Polyvalent DC vaccines, in which numerous tumor antigen epitopes are targeted, have also been reported to be safe in numerous studies, in spite of the theoretically increased risk of selection for autoreactive T cells. The ICT-107 vaccine was developed with autologous DCs pulsed with 6 tumor antigens overexpressed specifically in the cancer stem cell population (MAGE-1 [melanoma antigen-1], HER-2 [human epidermal growth factor receptor 2], AIM-2 [immunoselected melanoma-2], TRP-2 [tyrosinase-related protein-2], gp100 [glycoprotein 100], interleukin [IL]-13Rα2). Median overall survival was promising at 38.4 months. A randomized phase II trial is currently under analysis.
In another polyvalent DC vaccine, DC-Vax-L, DCs were pulsed with tumor lysates prepared from resection specimens. Adverse effects were likewise not significant. Median overall survival rates in patients with either newly diagnosed or recurrent GBMs were also favorable relative to historical controls, at 31.4 months since the date of initial surgical diagnosis. A phase III trial of DC-Vax-L is currently underway.

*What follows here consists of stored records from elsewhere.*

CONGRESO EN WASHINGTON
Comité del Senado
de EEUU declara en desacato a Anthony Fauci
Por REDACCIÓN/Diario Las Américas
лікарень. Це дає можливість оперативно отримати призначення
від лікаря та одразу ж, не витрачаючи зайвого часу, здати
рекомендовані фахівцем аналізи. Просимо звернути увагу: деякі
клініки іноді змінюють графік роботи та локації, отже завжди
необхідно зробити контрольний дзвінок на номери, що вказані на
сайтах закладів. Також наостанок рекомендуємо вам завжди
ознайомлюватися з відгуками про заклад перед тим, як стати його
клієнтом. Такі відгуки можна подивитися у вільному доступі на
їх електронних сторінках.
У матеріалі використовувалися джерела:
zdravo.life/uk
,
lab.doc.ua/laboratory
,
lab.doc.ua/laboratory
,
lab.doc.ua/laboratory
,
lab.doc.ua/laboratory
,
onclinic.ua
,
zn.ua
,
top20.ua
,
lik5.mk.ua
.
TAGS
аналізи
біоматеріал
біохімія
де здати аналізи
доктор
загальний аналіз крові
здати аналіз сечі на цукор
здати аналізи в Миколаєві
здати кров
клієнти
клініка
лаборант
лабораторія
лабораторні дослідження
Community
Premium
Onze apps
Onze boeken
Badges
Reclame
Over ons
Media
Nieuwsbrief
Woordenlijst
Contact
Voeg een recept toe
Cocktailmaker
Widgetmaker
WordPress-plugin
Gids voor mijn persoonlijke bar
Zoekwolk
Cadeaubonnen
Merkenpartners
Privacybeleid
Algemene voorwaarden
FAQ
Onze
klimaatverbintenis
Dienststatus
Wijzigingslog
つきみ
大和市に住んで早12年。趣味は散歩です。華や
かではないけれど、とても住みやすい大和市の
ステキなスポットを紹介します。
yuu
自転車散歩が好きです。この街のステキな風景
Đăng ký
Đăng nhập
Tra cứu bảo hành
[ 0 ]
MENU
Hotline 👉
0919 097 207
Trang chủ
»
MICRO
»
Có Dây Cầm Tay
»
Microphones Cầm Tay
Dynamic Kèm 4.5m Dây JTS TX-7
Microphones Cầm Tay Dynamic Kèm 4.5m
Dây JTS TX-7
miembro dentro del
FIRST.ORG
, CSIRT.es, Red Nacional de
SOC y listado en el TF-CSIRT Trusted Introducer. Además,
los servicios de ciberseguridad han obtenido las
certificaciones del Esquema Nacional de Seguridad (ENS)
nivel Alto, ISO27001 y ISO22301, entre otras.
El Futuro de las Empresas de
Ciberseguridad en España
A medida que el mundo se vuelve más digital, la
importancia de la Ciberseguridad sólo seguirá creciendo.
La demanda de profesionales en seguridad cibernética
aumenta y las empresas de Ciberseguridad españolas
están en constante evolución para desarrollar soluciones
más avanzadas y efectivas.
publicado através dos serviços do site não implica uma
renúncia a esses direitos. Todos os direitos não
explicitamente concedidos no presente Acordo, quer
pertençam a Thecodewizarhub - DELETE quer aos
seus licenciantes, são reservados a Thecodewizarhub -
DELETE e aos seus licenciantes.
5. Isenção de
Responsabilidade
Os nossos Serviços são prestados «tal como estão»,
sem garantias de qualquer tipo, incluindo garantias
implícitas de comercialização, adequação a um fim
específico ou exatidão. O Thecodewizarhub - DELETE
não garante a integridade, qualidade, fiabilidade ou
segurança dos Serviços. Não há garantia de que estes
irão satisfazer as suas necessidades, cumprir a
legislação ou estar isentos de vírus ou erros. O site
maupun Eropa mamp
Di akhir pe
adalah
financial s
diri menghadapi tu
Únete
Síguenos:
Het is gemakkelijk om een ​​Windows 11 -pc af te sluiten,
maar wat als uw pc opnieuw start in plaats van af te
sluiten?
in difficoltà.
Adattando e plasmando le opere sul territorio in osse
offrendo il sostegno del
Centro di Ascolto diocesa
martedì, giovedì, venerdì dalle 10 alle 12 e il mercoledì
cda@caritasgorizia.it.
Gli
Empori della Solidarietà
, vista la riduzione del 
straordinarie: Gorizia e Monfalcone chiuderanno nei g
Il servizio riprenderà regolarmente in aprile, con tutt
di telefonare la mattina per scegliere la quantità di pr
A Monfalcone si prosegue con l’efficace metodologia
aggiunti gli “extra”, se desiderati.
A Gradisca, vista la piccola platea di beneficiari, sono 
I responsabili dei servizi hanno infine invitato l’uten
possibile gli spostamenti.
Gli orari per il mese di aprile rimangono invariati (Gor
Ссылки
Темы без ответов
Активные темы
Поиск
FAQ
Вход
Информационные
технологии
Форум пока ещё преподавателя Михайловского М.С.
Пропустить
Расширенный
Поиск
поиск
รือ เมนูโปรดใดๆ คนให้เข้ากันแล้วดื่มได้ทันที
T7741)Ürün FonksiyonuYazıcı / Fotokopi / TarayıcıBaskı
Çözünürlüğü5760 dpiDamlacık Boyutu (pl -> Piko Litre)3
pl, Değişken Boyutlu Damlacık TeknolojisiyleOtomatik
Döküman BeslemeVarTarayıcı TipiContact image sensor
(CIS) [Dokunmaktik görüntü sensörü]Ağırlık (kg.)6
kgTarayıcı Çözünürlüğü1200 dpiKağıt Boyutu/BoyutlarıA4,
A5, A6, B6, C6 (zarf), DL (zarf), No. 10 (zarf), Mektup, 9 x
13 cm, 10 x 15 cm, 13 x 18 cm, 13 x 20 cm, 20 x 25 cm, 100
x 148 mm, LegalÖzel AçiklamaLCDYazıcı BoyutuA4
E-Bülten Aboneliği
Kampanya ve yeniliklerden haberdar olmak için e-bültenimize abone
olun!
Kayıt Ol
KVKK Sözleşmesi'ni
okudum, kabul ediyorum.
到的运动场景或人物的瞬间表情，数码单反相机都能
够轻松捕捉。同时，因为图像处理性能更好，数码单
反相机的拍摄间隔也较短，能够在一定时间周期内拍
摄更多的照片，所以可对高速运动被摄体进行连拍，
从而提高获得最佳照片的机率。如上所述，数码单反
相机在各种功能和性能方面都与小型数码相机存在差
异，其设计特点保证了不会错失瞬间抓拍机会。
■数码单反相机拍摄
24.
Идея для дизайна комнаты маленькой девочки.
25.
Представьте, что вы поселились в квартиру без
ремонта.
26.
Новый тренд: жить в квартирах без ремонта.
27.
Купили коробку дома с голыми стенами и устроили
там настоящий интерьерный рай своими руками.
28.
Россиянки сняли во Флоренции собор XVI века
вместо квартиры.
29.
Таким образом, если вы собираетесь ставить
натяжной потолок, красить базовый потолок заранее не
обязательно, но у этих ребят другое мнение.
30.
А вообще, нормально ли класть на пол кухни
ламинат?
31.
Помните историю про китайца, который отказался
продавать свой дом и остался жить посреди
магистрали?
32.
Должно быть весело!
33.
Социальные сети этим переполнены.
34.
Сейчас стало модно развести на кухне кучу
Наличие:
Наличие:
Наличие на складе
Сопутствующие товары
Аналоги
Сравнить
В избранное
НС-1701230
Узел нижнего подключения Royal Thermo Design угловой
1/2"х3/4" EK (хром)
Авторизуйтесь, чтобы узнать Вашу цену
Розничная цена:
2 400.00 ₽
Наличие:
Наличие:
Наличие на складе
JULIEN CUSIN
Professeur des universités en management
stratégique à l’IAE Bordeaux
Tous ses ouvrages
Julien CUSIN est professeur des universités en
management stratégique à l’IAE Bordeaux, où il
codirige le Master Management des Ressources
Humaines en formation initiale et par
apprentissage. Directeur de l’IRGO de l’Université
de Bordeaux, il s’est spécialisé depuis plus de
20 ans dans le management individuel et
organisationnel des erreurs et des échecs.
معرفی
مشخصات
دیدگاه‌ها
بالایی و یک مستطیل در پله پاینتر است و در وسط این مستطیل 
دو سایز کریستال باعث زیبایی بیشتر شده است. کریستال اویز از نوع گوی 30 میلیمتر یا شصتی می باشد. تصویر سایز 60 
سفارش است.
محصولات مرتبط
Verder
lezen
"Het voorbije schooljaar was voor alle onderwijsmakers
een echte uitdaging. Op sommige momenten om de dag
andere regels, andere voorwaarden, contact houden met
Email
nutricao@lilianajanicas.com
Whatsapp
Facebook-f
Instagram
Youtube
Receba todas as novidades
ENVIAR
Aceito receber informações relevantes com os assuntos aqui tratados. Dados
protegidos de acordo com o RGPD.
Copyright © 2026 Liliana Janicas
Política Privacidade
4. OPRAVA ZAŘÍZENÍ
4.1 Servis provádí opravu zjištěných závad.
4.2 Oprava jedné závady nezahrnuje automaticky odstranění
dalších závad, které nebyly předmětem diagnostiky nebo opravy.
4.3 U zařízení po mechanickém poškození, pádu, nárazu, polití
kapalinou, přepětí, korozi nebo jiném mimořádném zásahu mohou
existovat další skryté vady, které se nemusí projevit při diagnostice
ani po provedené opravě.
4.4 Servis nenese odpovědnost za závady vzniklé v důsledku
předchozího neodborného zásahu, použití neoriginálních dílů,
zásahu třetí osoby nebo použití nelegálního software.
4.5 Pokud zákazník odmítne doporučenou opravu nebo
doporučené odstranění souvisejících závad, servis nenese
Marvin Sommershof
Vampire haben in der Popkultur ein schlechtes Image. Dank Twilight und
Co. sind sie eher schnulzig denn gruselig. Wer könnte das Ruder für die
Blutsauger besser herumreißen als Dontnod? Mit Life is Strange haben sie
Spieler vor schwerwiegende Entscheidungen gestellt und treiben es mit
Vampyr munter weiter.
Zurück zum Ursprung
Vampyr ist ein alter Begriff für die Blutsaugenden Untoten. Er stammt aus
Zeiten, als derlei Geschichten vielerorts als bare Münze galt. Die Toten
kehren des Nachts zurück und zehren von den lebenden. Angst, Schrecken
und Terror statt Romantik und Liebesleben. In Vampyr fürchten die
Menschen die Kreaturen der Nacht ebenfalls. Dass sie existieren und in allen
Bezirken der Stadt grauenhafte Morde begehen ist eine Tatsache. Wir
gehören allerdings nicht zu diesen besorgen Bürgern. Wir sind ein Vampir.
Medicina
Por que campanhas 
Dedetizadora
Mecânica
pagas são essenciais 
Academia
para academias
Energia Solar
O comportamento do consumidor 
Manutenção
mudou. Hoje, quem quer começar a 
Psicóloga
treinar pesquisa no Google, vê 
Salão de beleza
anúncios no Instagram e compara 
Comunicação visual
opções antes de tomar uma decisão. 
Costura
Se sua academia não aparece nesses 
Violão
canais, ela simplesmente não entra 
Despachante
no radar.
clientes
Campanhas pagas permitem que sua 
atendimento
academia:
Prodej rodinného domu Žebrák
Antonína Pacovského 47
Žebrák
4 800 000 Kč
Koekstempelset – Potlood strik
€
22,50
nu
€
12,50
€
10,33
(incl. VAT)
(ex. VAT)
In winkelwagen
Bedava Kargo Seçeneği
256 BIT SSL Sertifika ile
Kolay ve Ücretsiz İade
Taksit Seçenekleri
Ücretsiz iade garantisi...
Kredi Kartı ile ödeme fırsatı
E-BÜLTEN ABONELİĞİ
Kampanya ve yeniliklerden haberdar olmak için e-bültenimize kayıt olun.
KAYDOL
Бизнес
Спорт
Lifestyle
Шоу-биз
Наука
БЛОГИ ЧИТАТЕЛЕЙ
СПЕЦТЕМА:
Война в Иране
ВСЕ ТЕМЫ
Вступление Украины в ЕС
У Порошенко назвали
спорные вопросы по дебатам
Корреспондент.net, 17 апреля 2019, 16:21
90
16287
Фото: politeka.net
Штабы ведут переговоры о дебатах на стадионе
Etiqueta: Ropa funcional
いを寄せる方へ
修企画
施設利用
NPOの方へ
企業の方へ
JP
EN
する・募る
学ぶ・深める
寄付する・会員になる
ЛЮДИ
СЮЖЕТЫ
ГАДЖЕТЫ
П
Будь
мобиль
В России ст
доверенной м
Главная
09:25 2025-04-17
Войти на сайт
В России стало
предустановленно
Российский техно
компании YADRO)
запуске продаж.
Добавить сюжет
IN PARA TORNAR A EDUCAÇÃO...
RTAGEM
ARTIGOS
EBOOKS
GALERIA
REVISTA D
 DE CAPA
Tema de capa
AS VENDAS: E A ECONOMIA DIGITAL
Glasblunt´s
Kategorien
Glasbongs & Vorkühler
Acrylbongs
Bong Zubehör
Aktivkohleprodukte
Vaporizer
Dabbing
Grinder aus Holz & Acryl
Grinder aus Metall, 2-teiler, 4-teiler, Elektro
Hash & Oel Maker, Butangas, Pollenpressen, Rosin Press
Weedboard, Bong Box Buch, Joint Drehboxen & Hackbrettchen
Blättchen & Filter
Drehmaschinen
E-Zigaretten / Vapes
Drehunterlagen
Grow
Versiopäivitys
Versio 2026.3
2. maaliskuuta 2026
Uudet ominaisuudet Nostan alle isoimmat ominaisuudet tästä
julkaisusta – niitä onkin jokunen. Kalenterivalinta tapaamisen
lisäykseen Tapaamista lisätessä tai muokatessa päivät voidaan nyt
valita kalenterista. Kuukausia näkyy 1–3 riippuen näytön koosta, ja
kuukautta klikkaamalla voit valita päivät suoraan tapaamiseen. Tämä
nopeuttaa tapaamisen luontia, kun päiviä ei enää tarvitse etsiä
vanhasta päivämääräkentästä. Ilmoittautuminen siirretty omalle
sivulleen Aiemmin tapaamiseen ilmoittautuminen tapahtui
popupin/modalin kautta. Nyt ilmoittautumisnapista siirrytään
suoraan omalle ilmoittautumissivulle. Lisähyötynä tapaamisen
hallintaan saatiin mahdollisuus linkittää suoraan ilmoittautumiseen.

Adoptive cellular therapy and chimeric antigen receptor T cells
More recently there has been much interest in adoptive cellular therapy (ACT), which entails the administration of autologous or allogeneic antitumor lymphocytes. It is typically preceded by lymphodepletion in order to eliminate T-regulatory cells and native lymphocytes that compete for homeostatic cytokines, thereby providing an optimal environment for the transferred cells. Lymphocytes with the desired antitumor properties are selected and expanded ex vivo, and then infused into patients ( Fig. 19.4 ).